Only the lines below, from the one with "developer of FLOSS?" through the one with "impressions to your current vision)?", are to be written out, exactly.
====== DATA EXTRACTS ======
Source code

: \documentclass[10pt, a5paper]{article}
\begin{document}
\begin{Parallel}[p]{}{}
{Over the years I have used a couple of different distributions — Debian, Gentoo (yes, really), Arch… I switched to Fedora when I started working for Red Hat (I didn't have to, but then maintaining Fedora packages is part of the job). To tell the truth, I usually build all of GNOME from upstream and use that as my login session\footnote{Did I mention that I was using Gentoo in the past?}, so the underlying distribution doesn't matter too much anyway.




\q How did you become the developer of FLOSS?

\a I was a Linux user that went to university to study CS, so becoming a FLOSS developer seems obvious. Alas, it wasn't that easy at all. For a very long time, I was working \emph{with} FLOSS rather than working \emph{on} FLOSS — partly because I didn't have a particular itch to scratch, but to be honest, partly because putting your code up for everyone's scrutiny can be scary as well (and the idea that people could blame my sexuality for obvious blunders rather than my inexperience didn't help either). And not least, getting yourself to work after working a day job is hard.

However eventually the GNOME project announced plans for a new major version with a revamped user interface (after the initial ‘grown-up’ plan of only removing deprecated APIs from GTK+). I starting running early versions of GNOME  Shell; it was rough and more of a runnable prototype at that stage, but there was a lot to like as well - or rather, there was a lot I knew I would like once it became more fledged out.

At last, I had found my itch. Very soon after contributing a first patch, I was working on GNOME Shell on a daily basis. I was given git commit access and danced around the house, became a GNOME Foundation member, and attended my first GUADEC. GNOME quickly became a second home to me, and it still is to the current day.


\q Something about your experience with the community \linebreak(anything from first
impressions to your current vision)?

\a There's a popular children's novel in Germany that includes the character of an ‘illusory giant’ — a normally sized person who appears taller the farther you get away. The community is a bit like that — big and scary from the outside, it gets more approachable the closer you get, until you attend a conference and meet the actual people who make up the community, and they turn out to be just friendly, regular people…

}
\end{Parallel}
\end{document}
======
→ OUTPUT FOR THIS TASK
\q How did you become the developer of FLOSS?

\a I was a Linux user that went to university to study CS, so becoming a FLOSS developer seems obvious. Alas, it wasn't that easy at all. For a very long time, I was working \emph{with} FLOSS rather than working \emph{on} FLOSS — partly because I didn't have a particular itch to scratch, but to be honest, partly because putting your code up for everyone's scrutiny can be scary as well (and the idea that people could blame my sexuality for obvious blunders rather than my inexperience didn't help either). And not least, getting yourself to work after working a day job is hard.

However eventually the GNOME project announced plans for a new major version with a revamped user interface (after the initial ‘grown-up’ plan of only removing deprecated APIs from GTK+). I starting running early versions of GNOME  Shell; it was rough and more of a runnable prototype at that stage, but there was a lot to like as well - or rather, there was a lot I knew I would like once it became more fledged out.

At last, I had found my itch. Very soon after contributing a first patch, I was working on GNOME Shell on a daily basis. I was given git commit access and danced around the house, became a GNOME Foundation member, and attended my first GUADEC. GNOME quickly became a second home to me, and it still is to the current day.


\q Something about your experience with the community \linebreak(anything from first
impressions to your current vision)?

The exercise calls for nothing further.